TASK PROMPT
Write the records below out again word for word, with the pictures removed.

DATA SECTION
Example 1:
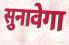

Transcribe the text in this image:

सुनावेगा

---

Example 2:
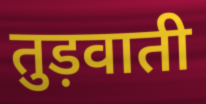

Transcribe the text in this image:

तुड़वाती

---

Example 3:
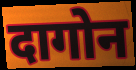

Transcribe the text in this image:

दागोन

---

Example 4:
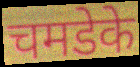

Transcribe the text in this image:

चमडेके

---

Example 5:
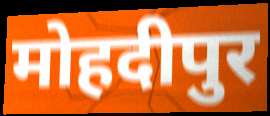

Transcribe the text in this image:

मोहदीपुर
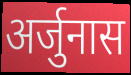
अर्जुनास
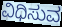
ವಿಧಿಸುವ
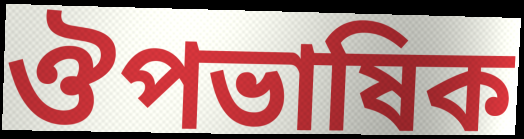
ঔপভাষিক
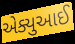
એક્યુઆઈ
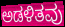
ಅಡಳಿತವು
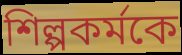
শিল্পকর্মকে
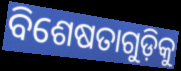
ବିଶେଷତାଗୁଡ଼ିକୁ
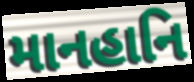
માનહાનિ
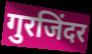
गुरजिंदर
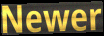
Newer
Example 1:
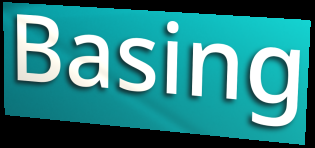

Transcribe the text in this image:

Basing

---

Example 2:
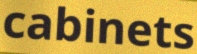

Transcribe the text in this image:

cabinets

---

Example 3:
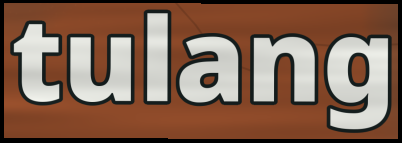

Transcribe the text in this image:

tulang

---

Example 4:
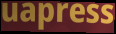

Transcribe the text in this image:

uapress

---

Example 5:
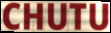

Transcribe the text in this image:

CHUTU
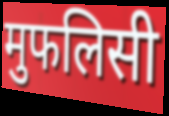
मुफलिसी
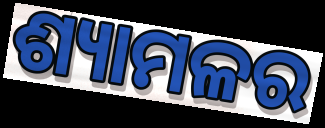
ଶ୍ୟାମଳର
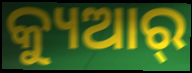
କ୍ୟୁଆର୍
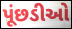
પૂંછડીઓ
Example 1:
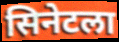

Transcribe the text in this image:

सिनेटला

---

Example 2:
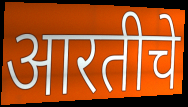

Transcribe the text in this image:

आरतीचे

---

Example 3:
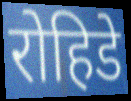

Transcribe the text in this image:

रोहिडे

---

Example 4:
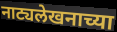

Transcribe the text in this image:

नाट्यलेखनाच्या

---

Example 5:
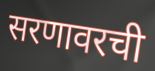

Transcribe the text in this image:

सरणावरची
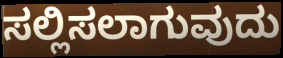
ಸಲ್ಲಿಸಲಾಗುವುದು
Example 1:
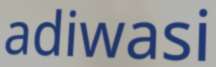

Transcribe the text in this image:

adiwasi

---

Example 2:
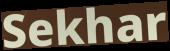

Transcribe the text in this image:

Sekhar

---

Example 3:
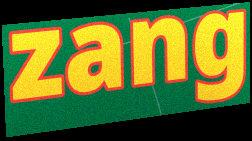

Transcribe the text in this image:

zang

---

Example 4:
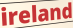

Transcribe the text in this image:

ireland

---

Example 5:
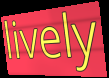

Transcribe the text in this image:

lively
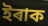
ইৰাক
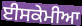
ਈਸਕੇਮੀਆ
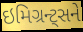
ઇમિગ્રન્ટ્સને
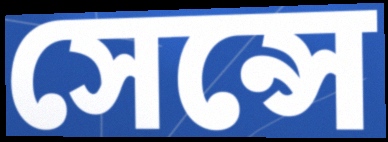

SOLUTION FOR THIS EXERCISE
Example 1:

Transcribe the text in this image:

सुनावेगा

---

Example 2:

Transcribe the text in this image:

तुड़वाती

---

Example 3:

Transcribe the text in this image:

दागोन

---

Example 4:

Transcribe the text in this image:

चमडेके

---

Example 5:

Transcribe the text in this image:

मोहदीपुर
अर्जुनास
ವಿಧಿಸುವ
ঔপভাষিক
એક્યુઆઈ
ಅಡಳಿತವು
শিল্পকর্মকে
ବିଶେଷତାଗୁଡ଼ିକୁ
માનહાનિ
गुरजिंदर
Newer
Example 1:

Transcribe the text in this image:

Basing

---

Example 2:

Transcribe the text in this image:

cabinets

---

Example 3:

Transcribe the text in this image:

tulang

---

Example 4:

Transcribe the text in this image:

uapress

---

Example 5:

Transcribe the text in this image:

CHUTU
मुफलिसी
ଶ୍ୟାମଳର
କ୍ୟୁଆର୍
પૂંછડીઓ
Example 1:

Transcribe the text in this image:

सिनेटला

---

Example 2:

Transcribe the text in this image:

आरतीचे

---

Example 3:

Transcribe the text in this image:

रोहिडे

---

Example 4:

Transcribe the text in this image:

नाट्यलेखनाच्या

---

Example 5:

Transcribe the text in this image:

सरणावरची
ಸಲ್ಲಿಸಲಾಗುವುದು
Example 1:

Transcribe the text in this image:

adiwasi

---

Example 2:

Transcribe the text in this image:

Sekhar

---

Example 3:

Transcribe the text in this image:

zang

---

Example 4:

Transcribe the text in this image:

ireland

---

Example 5:

Transcribe the text in this image:

lively
ইৰাক
ਈਸਕੇਮੀਆ
ઇમિગ્રન્ટ્સને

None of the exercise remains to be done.